Carbon-Embedded Ru/NiO-CuO Cathode and rGO/α-Co3O4 Anode for Synergetic Charge Transfer for High-Performance Solid-State Asymmetric Supercapacitors

In this work, an attempt has been made to synthesize a novel heterostructure nanocomposite, C/Ru@NiO-CuO (CRNC) which is suitable for energy storage application. It was chemically synthesized at high-temperature conditions, whose structural features and surface chemistry were characterized by various analytical tools. The CRNC nanocomposite reveals the nanospherical morphology with highly crystalline heterostructure, leading to reliable electrode material-preferred advantages such as good conductivity, high-surface area, and numerous oxidation states for supercapacitor (SC) applications.

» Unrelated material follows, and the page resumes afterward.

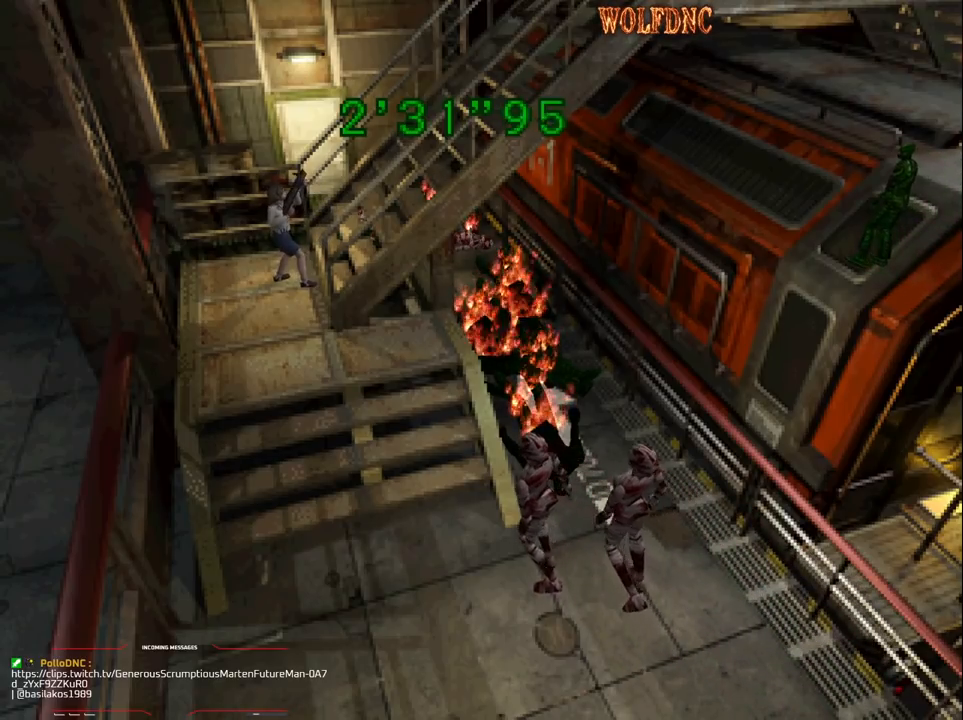
{"buttons": ["R1", "DPAD_UP"], "events": []}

Composition of high conductivity of carbon and high chemical stability of ternary metal oxides, a heterostructure CRNC electrode is proposed for effective solid-state symmetric and asymmetric battery-type SC. The as-prepared CRNC shows an excellent electrochemical performance at 0.5 A g(-1) in a three-electrode cell configuration, where the specific capacitance value obtained was 318 F g(-1). Having the completion of 5000 galvanostatic charge-discharge (GCD) cycles, the electrode can hold a good capacity retention (86.7%). A solid-state asymmetric supercapacitor (ASC) was constructed by placing the separator between the CRNC and rGO/alpha-Co3O4, which delivers a specific capacitance of 152.5 F g(-1) (at 0.5 A g(-1)) along with 87% capacitance retention after 3500 GCD cycles. Furthermore, the ASC offers energy and power density values as 21.18 W h kg(-1) and 1800 W kg(-1), respectively. The novel CRNC//rGO/alpha-Co3O4 construction implies a good structural stability, long-term cycle stability, very good rate capability, and favorable compatibility. This study reveals that carbon-embedded Ru-doped NiO-CuO nanocomposite electrode exhibits better electrochemical behavior due to the high synergistic effect of ternary metal oxide compared with bimetal oxide. To improve the practical applicability of ASC device, we assembled the device for better flexibility, also demonstrating the extensive advantages and accessibility.